Seyyid Abdülhakim Efendi'nin, Râbıta-i Şerife ve
er-Riyâdü't-Tasavvufiyye isminde iki matbu eseri vardır. Birincisi
ikinci defa 1342, ikincisi de 1341'de basılmıştır. Bunlar hâricinde
Sevânihü'l-efkâr ve Sevâmih'ül-enzâr (Keşkül), Eshâb-ı Kirâm, Ecdâd-ı
Peygamberî, Nemaz Risâlesi, İmam Hüseyn'in Şehâdeti, Mevlid Okumanın
Meşruiyeti, Küfr ü Kebâir Risâlesi, Esmâ-yı Hüsnâ Şerhi, Nevevî'nin
Hadîs-i Erbâîn şerhi, İslâm Hukukunda Ceza, Sefer-i Âhiret adında tab
edilmemiş risâleleri ve talebelerine yazılmış risâle büyüklüğünde
mektupları vardır. Arabî, Fârisî ve Türkçe şiirler yazmıştır. Vefatına
kadar bilfiil talebe okuttu. Meclisinde bir dinî meselenin konuşulup
izah edilmediği bir an olmazdı. "Şimdi herkese lâzım olan fıkıhta
Şâfiî için İbni Hacer [Tuhfetü'l-Muhtac], Hanefî için İbni Âbidîn
[Reddü'l-Muhtar]; tasavvufta Mektûbât-ı İmam-ı Rabbanî'dir" derdi.
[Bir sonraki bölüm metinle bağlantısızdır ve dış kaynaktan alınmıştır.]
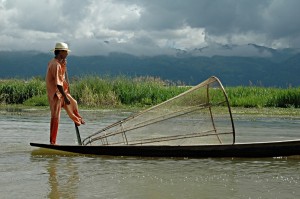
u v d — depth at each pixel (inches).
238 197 199.8
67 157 302.8
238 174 250.2
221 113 712.4
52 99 338.3
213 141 358.3
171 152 308.0
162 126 376.5
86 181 228.2
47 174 243.8
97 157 306.3
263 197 199.9
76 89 933.8
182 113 348.5
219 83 324.2
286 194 205.8
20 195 198.4
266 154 304.7
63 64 343.9
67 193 203.2
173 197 198.8
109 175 243.8
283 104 867.4
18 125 509.4
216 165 279.0
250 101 866.8
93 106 876.6
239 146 305.0
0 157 296.8
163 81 1049.5
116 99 916.6
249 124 543.8
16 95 982.4
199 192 208.2
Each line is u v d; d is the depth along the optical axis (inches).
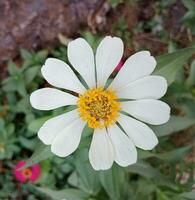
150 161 6.9
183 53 4.7
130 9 8.2
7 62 8.3
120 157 4.7
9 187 8.3
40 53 7.9
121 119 4.8
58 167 7.8
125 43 8.1
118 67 6.8
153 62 4.5
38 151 4.7
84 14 8.1
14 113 8.0
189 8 7.2
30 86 7.9
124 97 4.8
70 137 4.7
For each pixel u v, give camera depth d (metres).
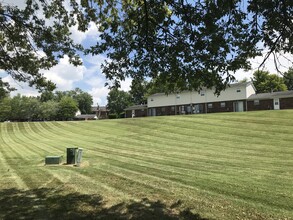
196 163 13.08
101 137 27.20
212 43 5.96
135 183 9.27
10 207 6.72
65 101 82.69
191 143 19.92
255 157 14.05
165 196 7.64
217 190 8.15
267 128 22.64
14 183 9.53
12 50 9.45
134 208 6.63
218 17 5.66
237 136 20.91
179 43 6.34
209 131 24.19
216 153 15.77
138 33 6.61
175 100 47.50
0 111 75.44
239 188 8.30
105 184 9.21
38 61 9.79
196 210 6.45
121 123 36.69
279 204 6.79
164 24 6.27
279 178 9.60
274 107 37.75
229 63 6.36
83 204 6.96
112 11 9.02
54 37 9.30
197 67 6.71
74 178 10.29
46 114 78.50
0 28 8.80
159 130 27.69
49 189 8.59
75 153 14.45
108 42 7.07
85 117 88.00
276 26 5.50
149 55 6.93
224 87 6.72
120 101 83.88
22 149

Bunların hâricinde Türkçe Birgivî Vasıyetnâmesi, Kâdızâde'nin Âmentü
Şerhi, Hafız Esad Efendi'nin Dürr-i Yektâ, Muhammed bin Kutbüddin
İznikî'nin Miftahü'l-Cenne [Mızraklı İlmihal], Nişancızâde'nin
Mir'at-ı Kâinat, Ahmed Cevdet Paşa'nın Ma'lûmât-ı Nâfia, Reşehat ve
Berekât kitaplarını medhederdi. "Fıkıh okumak, nâfile ibâdetten
efdaldir" buyururdu. Dört mezhebde mütehassıs bir zâtdır
Gördüğü bir rüya üzerine tahsiline daha büyük ehemmiyet
verdi. Bu rüyayı şöyle anlatmaktadır: Nehri isimli kasabada din ve fen
ilimleri üzerine tahsil görüyordum. Ramazan ayını ailemle birlikte
geçirmek üzere memleketime döndüm. Henüz ilk mektep kitaplarını tahsil
ettiğim zamanlardı. Ramazan ayının on beşinci Salı gecesi, rüyada
Allah'ın Resulünü gördüm. Yüce bir taht üzerinde risalet makamında
oturmuşlardı. O'nun heybet ve celali karşısında dehşete düşmüş, yere
bakarken, arkamdan bir kimse yavaş yavaş sağ tarafıma yanaştı. Göz
ucuyla kendisine baktım. Kısaya yakın orta boylu, top sakallı,
aydınlık alınlı bir zat... Bu zat sağ kulağıma işitilmeyecek kadar
hafif bir sesle, fıkıh ilminin hayz meselelerinden bir sual sordu:
"Hayz zamanında bir kadının, camiye girmesi uygun değilken, iki kapılı
bir caminin bir kapısından girip öbür kapısından çıkmakta şer'an
serbest midir?" Allah Resulünün heybetlerinden büzülmüştüm. Suali
tekrar sormaması için gayet yavaşca ve alçak bir sesle; "Dinin sahibi
hazırdır, buradadır." diye cevap verdim. Maksadım, şeriat sahibinin
huzurunda kimsenin din meselelerine el atamayacağını anlatmaktı.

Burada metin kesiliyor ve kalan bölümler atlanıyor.